Wednesday, May 29, 2013

Tip of the day - How to tell if your job has completed

If you are still staring at your trace file trying to figure out of the job you ran in designer has finished yet, then you may find today's post very helpful.

Go to Tools --> Options...

Then break out Designer and click on General.

Then click the box that says: Show Dialog when job is completed.


Now whenever your job completes, you'll get a little dialog box popping up to let you know.







Friday, May 24, 2013

Tip of the day - Seeing the full name of your object

One of the annoying defaults in Data Services is that all the names in workflows or dataflows are cut off after 17 characters.



 So to fix this go to Tools -> Options

Then break out Designer and click on General.

Where is says: Number of characters in workspace name. Change the number 17 to 100. Click OK when it asks you if you want to overwrite the job server parameters.



Now you be able to see the full names of objects in your workspace.





Tuesday, May 7, 2013

Creating a schedule with a file dependency

So last post I talked about how to create schedules where they were dependent upon other jobs being completed first.

______________________________

→ **Short problem A**:
List every post date that appears on the Data Services tips page.
The rows that come next have no connection to the Data Services tips page.

______________________________

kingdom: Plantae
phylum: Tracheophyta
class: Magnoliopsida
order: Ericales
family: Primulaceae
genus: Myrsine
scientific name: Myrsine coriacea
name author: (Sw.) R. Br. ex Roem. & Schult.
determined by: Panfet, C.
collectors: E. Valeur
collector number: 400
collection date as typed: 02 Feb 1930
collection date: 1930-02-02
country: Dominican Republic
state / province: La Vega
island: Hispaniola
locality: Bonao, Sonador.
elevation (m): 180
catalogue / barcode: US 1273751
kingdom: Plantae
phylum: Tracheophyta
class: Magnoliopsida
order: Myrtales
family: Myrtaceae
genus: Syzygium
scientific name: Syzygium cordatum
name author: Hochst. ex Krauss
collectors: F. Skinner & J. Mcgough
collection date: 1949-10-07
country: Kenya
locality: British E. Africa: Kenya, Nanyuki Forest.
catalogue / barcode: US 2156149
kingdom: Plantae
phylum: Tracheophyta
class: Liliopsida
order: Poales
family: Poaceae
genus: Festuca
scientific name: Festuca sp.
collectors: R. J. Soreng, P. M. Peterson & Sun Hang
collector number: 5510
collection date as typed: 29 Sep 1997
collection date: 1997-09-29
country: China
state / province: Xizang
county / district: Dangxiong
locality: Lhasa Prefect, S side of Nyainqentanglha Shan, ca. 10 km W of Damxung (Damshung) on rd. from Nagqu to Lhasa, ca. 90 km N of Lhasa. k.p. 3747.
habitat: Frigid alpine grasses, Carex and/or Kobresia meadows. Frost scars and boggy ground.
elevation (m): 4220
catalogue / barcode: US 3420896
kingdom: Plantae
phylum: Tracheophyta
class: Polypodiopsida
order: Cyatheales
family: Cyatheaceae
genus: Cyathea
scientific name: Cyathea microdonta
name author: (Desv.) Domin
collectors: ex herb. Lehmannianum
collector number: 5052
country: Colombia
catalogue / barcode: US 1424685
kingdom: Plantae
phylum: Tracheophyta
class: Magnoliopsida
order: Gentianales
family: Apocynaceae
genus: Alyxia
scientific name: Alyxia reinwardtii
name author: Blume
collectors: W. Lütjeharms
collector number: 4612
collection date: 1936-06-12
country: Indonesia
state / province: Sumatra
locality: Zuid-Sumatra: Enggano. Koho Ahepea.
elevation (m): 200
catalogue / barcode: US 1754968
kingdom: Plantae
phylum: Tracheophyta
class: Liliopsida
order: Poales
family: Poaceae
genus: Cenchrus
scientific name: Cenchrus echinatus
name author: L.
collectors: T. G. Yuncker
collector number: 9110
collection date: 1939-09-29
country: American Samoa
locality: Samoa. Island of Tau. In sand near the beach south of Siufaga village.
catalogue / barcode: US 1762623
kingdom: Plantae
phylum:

______________________________

→ **Short problem B**:
Copy the rows word for word, from the line with "collectors: ex herb. Lehmannianum" through the last line of the rows.

→ **Task output A**:
Wednesday, May 29, 2013
Friday, May 24, 2013
Tuesday, May 7, 2013

→ **Task output B**:
collectors: ex herb. Lehmannianum
collector number: 5052
country: Colombia
catalogue / barcode: US 1424685
kingdom: Plantae
phylum: Tracheophyta
class: Magnoliopsida
order: Gentianales
family: Apocynaceae
genus: Alyxia
scientific name: Alyxia reinwardtii
name author: Blume
collectors: W. Lütjeharms
collector number: 4612
collection date: 1936-06-12
country: Indonesia
state / province: Sumatra
locality: Zuid-Sumatra: Enggano. Koho Ahepea.
elevation (m): 200
catalogue / barcode: US 1754968
kingdom: Plantae
phylum: Tracheophyta
class: Liliopsida
order: Poales
family: Poaceae
genus: Cenchrus
scientific name: Cenchrus echinatus
name author: L.
collectors: T. G. Yuncker
collector number: 9110
collection date: 1939-09-29
country: American Samoa
locality: Samoa. Island of Tau. In sand near the beach south of Siufaga village.
catalogue / barcode: US 1762623
kingdom: Plantae
phylum:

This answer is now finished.